> WHAT IS BEING ASKED: Reproduce the top of the data verbatim, through and including the line that contains "Yemen says Houthi escalation".

Collected data:
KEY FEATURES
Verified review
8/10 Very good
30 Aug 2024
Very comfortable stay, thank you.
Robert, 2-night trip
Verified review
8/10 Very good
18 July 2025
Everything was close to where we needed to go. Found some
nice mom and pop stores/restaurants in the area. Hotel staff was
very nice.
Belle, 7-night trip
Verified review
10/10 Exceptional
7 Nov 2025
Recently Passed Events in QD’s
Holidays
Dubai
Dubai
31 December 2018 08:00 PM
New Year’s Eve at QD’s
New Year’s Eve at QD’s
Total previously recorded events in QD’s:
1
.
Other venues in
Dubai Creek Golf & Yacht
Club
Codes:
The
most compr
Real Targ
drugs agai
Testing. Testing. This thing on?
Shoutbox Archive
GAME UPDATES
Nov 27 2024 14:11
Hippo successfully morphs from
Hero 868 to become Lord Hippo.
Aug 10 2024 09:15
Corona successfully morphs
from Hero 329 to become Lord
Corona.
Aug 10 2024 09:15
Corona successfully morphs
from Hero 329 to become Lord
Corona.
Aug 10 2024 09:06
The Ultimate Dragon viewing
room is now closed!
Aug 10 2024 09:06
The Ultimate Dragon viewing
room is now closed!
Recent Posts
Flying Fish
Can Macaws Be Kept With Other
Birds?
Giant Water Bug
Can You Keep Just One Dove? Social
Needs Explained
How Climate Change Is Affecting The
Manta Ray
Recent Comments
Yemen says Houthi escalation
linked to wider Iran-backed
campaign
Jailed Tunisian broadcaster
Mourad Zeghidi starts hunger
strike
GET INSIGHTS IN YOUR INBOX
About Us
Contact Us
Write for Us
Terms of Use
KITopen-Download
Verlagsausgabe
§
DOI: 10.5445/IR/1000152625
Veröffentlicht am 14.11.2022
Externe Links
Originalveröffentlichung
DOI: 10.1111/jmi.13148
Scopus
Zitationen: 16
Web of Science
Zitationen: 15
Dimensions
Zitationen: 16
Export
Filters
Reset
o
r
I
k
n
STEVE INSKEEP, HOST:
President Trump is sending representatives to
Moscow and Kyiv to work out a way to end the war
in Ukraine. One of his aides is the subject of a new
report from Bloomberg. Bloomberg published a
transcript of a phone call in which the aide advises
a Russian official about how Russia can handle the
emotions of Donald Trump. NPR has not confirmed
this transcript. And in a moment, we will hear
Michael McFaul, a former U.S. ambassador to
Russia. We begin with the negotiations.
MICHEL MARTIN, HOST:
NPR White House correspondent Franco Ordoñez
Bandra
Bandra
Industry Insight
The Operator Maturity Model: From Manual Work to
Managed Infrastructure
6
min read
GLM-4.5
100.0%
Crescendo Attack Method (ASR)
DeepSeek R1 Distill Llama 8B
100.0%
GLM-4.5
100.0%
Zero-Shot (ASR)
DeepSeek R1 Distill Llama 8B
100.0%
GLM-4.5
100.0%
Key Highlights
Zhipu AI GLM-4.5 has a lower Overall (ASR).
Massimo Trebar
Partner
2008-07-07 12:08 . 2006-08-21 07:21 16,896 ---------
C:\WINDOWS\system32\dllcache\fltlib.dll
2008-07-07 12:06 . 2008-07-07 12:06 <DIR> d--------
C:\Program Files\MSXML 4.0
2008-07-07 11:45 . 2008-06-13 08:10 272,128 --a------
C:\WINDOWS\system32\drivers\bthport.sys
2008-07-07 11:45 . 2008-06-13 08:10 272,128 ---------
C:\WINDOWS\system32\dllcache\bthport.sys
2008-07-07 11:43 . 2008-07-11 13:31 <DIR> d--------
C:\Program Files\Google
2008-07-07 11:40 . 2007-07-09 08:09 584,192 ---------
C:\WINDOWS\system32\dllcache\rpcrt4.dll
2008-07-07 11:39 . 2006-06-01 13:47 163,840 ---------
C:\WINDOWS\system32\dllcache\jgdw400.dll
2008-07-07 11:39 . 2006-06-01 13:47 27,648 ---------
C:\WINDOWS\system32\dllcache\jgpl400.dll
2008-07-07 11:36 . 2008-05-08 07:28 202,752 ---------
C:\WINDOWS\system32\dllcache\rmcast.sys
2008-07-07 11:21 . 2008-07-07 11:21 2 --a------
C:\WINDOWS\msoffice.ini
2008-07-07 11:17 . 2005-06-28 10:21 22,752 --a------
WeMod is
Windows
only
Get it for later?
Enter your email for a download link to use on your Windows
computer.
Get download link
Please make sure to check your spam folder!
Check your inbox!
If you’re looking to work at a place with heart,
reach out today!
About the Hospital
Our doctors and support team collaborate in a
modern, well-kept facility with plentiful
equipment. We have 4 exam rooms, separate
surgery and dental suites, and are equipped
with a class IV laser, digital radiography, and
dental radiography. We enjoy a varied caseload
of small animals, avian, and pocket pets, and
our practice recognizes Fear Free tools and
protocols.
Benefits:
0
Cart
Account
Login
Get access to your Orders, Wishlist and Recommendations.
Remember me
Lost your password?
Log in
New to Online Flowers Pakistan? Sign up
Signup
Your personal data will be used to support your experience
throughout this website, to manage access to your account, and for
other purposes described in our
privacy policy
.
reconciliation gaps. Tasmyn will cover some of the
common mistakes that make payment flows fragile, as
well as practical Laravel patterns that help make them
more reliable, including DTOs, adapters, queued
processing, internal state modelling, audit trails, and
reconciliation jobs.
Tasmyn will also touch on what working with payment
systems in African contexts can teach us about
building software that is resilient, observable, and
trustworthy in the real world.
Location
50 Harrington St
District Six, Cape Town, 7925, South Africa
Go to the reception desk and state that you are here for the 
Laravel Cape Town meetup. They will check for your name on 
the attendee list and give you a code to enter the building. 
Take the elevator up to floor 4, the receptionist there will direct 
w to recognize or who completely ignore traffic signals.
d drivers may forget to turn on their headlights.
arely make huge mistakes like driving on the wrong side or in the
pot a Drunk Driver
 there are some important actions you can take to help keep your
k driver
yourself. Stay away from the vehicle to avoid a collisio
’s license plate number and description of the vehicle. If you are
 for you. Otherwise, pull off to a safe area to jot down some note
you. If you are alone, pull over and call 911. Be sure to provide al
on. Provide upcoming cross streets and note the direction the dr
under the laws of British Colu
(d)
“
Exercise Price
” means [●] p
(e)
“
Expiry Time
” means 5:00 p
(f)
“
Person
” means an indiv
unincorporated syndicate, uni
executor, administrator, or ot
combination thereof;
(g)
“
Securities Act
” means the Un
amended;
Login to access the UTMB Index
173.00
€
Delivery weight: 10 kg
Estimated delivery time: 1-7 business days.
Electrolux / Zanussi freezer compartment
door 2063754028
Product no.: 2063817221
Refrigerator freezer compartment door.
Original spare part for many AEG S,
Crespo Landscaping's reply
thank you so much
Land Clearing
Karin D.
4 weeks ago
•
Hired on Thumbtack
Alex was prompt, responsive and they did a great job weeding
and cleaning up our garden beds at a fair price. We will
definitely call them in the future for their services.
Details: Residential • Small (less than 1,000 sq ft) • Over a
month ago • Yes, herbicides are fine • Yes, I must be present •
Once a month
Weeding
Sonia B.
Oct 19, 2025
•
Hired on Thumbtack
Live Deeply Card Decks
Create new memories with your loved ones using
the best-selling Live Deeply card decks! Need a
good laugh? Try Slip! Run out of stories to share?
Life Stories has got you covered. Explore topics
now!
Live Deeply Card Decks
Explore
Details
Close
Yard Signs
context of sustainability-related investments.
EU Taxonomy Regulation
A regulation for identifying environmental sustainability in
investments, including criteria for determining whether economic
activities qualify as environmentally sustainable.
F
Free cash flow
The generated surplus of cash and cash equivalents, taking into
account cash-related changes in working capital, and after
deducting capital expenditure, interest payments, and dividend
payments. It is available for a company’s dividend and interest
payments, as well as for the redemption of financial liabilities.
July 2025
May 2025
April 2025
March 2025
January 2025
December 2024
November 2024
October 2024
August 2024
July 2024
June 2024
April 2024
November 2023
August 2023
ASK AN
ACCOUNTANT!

> SOLUTION TO THIS PROBLEM:
KEY FEATURES
Verified review
8/10 Very good
30 Aug 2024
Very comfortable stay, thank you.
Robert, 2-night trip
Verified review
8/10 Very good
18 July 2025
Everything was close to where we needed to go. Found some
nice mom and pop stores/restaurants in the area. Hotel staff was
very nice.
Belle, 7-night trip
Verified review
10/10 Exceptional
7 Nov 2025
Recently Passed Events in QD’s
Holidays
Dubai
Dubai
31 December 2018 08:00 PM
New Year’s Eve at QD’s
New Year’s Eve at QD’s
Total previously recorded events in QD’s:
1
.
Other venues in
Dubai Creek Golf & Yacht
Club
Codes:
The
most compr
Real Targ
drugs agai
Testing. Testing. This thing on?
Shoutbox Archive
GAME UPDATES
Nov 27 2024 14:11
Hippo successfully morphs from
Hero 868 to become Lord Hippo.
Aug 10 2024 09:15
Corona successfully morphs
from Hero 329 to become Lord
Corona.
Aug 10 2024 09:15
Corona successfully morphs
from Hero 329 to become Lord
Corona.
Aug 10 2024 09:06
The Ultimate Dragon viewing
room is now closed!
Aug 10 2024 09:06
The Ultimate Dragon viewing
room is now closed!
Recent Posts
Flying Fish
Can Macaws Be Kept With Other
Birds?
Giant Water Bug
Can You Keep Just One Dove? Social
Needs Explained
How Climate Change Is Affecting The
Manta Ray
Recent Comments
Yemen says Houthi escalation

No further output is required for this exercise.